Dataset entries:
___
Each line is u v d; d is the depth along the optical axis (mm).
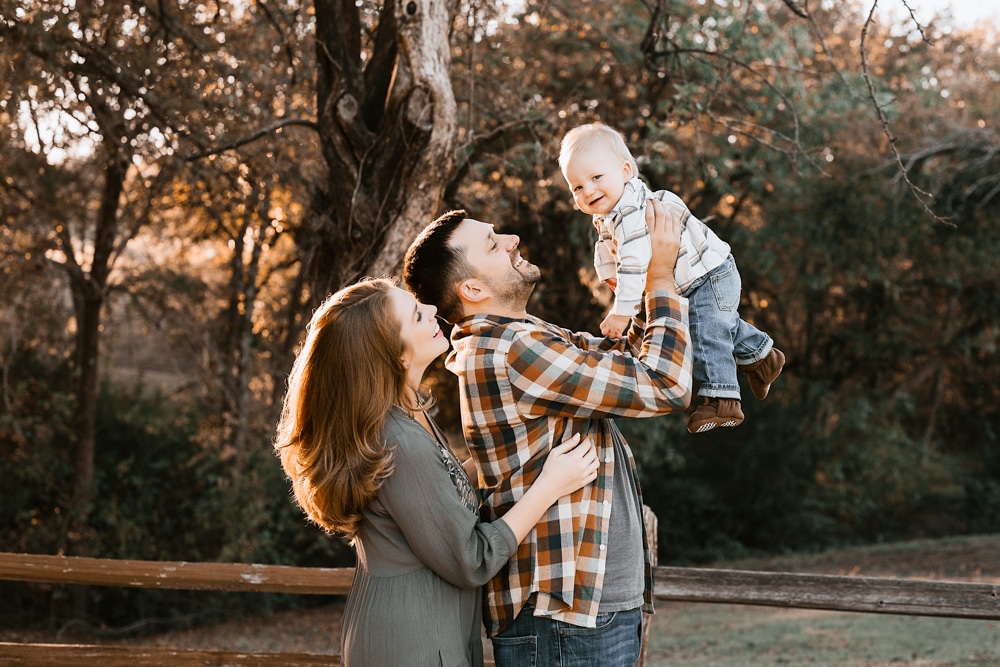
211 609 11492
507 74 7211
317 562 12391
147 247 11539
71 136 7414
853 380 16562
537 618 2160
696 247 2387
___
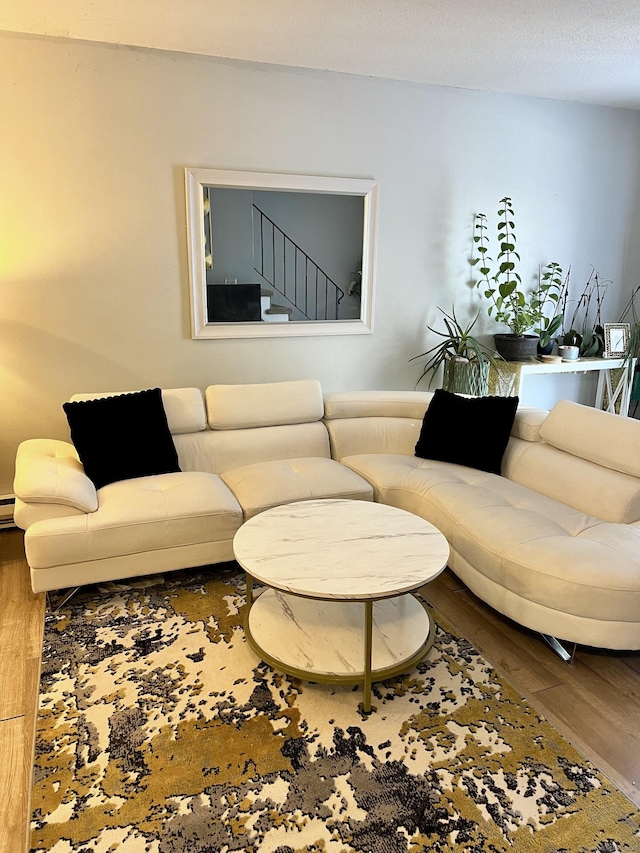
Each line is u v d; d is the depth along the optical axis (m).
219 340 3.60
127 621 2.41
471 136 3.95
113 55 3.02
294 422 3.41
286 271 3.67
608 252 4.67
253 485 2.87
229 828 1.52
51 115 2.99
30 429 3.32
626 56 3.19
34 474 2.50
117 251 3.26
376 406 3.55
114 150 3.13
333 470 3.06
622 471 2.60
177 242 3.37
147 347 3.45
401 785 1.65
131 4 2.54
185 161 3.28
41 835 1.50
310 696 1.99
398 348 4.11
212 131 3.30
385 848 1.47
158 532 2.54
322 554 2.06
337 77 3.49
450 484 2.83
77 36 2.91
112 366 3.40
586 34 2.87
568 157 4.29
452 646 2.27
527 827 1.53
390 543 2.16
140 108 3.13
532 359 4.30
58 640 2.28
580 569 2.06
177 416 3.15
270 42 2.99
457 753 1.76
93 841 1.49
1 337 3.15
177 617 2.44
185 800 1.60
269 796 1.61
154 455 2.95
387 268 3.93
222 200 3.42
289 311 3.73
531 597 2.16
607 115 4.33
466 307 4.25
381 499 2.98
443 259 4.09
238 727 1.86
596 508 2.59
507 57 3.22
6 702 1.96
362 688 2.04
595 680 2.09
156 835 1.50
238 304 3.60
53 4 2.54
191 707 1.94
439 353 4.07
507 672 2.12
___
§ Exercise aim: What you return should be exactly the lines above, starting at the one with "238 727 1.86" and ending at the one with "507 672 2.12", and nothing else.

§ Response area:
238 727 1.86
596 508 2.59
507 57 3.22
6 702 1.96
362 688 2.04
595 680 2.09
156 835 1.50
238 304 3.60
53 4 2.54
191 707 1.94
439 353 4.07
507 672 2.12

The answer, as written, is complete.